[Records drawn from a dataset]
□ □ □ □ □ □ □

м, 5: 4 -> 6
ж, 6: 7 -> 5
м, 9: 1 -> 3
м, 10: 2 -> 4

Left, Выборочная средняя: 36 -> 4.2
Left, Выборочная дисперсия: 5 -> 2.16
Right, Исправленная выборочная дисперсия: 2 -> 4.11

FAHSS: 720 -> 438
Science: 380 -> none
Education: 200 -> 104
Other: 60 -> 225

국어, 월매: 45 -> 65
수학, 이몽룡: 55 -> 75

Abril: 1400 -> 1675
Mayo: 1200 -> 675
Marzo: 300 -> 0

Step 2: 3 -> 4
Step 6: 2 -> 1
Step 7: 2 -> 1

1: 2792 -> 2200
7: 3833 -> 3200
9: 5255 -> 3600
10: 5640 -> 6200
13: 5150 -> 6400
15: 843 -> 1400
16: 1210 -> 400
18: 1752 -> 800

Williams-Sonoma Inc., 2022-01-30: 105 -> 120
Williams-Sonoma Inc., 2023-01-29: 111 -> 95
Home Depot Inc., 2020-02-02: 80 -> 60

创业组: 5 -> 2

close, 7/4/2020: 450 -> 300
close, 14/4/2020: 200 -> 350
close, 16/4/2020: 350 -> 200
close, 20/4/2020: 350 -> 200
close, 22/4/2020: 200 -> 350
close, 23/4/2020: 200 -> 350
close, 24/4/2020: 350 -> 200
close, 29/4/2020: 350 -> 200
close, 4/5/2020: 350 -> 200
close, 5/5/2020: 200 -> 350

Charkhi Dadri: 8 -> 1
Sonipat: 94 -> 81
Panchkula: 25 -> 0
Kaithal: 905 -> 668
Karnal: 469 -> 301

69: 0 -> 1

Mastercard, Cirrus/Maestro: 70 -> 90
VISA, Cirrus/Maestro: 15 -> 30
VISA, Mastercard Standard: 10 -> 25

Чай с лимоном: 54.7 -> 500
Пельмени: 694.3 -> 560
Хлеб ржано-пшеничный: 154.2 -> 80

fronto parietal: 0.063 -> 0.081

□ □ □ □ □ □ □

Required action:
Take the entries and copy them out exactly.

Response box:
м, 5: 4 -> 6
ж, 6: 7 -> 5
м, 9: 1 -> 3
м, 10: 2 -> 4

Left, Выборочная средняя: 36 -> 4.2
Left, Выборочная дисперсия: 5 -> 2.16
Right, Исправленная выборочная дисперсия: 2 -> 4.11

FAHSS: 720 -> 438
Science: 380 -> none
Education: 200 -> 104
Other: 60 -> 225

국어, 월매: 45 -> 65
수학, 이몽룡: 55 -> 75

Abril: 1400 -> 1675
Mayo: 1200 -> 675
Marzo: 300 -> 0

Step 2: 3 -> 4
Step 6: 2 -> 1
Step 7: 2 -> 1

1: 2792 -> 2200
7: 3833 -> 3200
9: 5255 -> 3600
10: 5640 -> 6200
13: 5150 -> 6400
15: 843 -> 1400
16: 1210 -> 400
18: 1752 -> 800

Williams-Sonoma Inc., 2022-01-30: 105 -> 120
Williams-Sonoma Inc., 2023-01-29: 111 -> 95
Home Depot Inc., 2020-02-02: 80 -> 60

创业组: 5 -> 2

close, 7/4/2020: 450 -> 300
close, 14/4/2020: 200 -> 350
close, 16/4/2020: 350 -> 200
close, 20/4/2020: 350 -> 200
close, 22/4/2020: 200 -> 350
close, 23/4/2020: 200 -> 350
close, 24/4/2020: 350 -> 200
close, 29/4/2020: 350 -> 200
close, 4/5/2020: 350 -> 200
close, 5/5/2020: 200 -> 350

Charkhi Dadri: 8 -> 1
Sonipat: 94 -> 81
Panchkula: 25 -> 0
Kaithal: 905 -> 668
Karnal: 469 -> 301

69: 0 -> 1

Mastercard, Cirrus/Maestro: 70 -> 90
VISA, Cirrus/Maestro: 15 -> 30
VISA, Mastercard Standard: 10 -> 25

Чай с лимоном: 54.7 -> 500
Пельмени: 694.3 -> 560
Хлеб ржано-пшеничный: 154.2 -> 80

fronto parietal: 0.063 -> 0.081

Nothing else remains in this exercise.